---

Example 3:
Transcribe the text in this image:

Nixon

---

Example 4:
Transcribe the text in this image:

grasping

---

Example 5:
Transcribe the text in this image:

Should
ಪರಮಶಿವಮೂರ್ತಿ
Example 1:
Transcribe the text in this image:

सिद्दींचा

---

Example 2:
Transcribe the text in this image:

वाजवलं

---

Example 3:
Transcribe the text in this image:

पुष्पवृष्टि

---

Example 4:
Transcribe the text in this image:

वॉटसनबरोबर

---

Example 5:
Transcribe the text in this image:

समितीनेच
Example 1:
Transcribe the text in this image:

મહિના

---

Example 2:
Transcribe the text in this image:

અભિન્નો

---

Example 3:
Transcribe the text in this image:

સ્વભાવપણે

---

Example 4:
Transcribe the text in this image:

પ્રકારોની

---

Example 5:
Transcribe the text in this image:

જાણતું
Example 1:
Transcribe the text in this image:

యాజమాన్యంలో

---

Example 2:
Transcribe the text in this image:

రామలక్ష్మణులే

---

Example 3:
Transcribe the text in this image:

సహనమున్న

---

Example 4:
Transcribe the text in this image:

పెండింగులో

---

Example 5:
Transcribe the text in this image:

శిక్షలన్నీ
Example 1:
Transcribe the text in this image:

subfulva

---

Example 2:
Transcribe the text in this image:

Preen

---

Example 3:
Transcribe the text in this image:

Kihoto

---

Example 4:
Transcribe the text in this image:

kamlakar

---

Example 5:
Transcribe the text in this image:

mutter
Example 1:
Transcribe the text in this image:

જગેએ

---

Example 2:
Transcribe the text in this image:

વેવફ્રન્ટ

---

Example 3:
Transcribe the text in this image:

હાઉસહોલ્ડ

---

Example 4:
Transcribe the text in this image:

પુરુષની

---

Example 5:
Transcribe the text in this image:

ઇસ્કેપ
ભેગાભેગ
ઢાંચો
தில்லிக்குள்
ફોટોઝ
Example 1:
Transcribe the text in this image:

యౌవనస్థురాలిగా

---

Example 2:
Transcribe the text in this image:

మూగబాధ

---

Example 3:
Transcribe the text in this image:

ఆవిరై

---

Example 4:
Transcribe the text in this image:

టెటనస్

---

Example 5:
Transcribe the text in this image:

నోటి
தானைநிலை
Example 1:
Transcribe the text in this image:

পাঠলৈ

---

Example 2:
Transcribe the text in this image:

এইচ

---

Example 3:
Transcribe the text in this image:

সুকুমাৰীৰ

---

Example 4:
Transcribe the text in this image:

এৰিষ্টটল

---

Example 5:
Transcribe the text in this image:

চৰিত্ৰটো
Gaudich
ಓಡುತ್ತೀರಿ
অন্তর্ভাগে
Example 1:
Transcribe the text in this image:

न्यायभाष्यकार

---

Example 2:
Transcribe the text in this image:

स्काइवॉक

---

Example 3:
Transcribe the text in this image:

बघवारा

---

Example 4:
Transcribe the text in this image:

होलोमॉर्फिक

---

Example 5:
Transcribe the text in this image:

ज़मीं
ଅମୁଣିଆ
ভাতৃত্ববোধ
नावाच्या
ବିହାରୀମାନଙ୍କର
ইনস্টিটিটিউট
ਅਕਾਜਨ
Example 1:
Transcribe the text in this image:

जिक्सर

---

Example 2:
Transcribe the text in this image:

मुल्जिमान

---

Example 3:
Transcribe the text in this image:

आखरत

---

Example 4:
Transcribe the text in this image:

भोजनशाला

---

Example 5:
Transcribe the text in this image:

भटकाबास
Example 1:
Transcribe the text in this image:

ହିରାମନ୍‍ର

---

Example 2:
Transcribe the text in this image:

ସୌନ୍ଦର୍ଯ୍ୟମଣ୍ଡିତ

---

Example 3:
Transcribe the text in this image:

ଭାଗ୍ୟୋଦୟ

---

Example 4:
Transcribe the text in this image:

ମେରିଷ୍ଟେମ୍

What the exercise asks ▸ The answer must contain every line of the material, unchanged.

Solution to the exercise ▸
---

Example 3:
Transcribe the text in this image:

Nixon

---

Example 4:
Transcribe the text in this image:

grasping

---

Example 5:
Transcribe the text in this image:

Should
ಪರಮಶಿವಮೂರ್ತಿ
Example 1:
Transcribe the text in this image:

सिद्दींचा

---

Example 2:
Transcribe the text in this image:

वाजवलं

---

Example 3:
Transcribe the text in this image:

पुष्पवृष्टि

---

Example 4:
Transcribe the text in this image:

वॉटसनबरोबर

---

Example 5:
Transcribe the text in this image:

समितीनेच
Example 1:
Transcribe the text in this image:

મહિના

---

Example 2:
Transcribe the text in this image:

અભિન્નો

---

Example 3:
Transcribe the text in this image:

સ્વભાવપણે

---

Example 4:
Transcribe the text in this image:

પ્રકારોની

---

Example 5:
Transcribe the text in this image:

જાણતું
Example 1:
Transcribe the text in this image:

యాజమాన్యంలో

---

Example 2:
Transcribe the text in this image:

రామలక్ష్మణులే

---

Example 3:
Transcribe the text in this image:

సహనమున్న

---

Example 4:
Transcribe the text in this image:

పెండింగులో

---

Example 5:
Transcribe the text in this image:

శిక్షలన్నీ
Example 1:
Transcribe the text in this image:

subfulva

---

Example 2:
Transcribe the text in this image:

Preen

---

Example 3:
Transcribe the text in this image:

Kihoto

---

Example 4:
Transcribe the text in this image:

kamlakar

---

Example 5:
Transcribe the text in this image:

mutter
Example 1:
Transcribe the text in this image:

જગેએ

---

Example 2:
Transcribe the text in this image:

વેવફ્રન્ટ

---

Example 3:
Transcribe the text in this image:

હાઉસહોલ્ડ

---

Example 4:
Transcribe the text in this image:

પુરુષની

---

Example 5:
Transcribe the text in this image:

ઇસ્કેપ
ભેગાભેગ
ઢાંચો
தில்லிக்குள்
ફોટોઝ
Example 1:
Transcribe the text in this image:

యౌవనస్థురాలిగా

---

Example 2:
Transcribe the text in this image:

మూగబాధ

---

Example 3:
Transcribe the text in this image:

ఆవిరై

---

Example 4:
Transcribe the text in this image:

టెటనస్

---

Example 5:
Transcribe the text in this image:

నోటి
தானைநிலை
Example 1:
Transcribe the text in this image:

পাঠলৈ

---

Example 2:
Transcribe the text in this image:

এইচ

---

Example 3:
Transcribe the text in this image:

সুকুমাৰীৰ

---

Example 4:
Transcribe the text in this image:

এৰিষ্টটল

---

Example 5:
Transcribe the text in this image:

চৰিত্ৰটো
Gaudich
ಓಡುತ್ತೀರಿ
অন্তর্ভাগে
Example 1:
Transcribe the text in this image:

न्यायभाष्यकार

---

Example 2:
Transcribe the text in this image:

स्काइवॉक

---

Example 3:
Transcribe the text in this image:

बघवारा

---

Example 4:
Transcribe the text in this image:

होलोमॉर्फिक

---

Example 5:
Transcribe the text in this image:

ज़मीं
ଅମୁଣିଆ
ভাতৃত্ববোধ
नावाच्या
ବିହାରୀମାନଙ୍କର
ইনস্টিটিটিউট
ਅਕਾਜਨ
Example 1:
Transcribe the text in this image:

जिक्सर

---

Example 2:
Transcribe the text in this image:

मुल्जिमान

---

Example 3:
Transcribe the text in this image:

आखरत

---

Example 4:
Transcribe the text in this image:

भोजनशाला

---

Example 5:
Transcribe the text in this image:

भटकाबास
Example 1:
Transcribe the text in this image:

ହିରାମନ୍‍ର

---

Example 2:
Transcribe the text in this image:

ସୌନ୍ଦର୍ଯ୍ୟମଣ୍ଡିତ

---

Example 3:
Transcribe the text in this image:

ଭାଗ୍ୟୋଦୟ

---

Example 4:
Transcribe the text in this image:

ମେରିଷ୍ଟେମ୍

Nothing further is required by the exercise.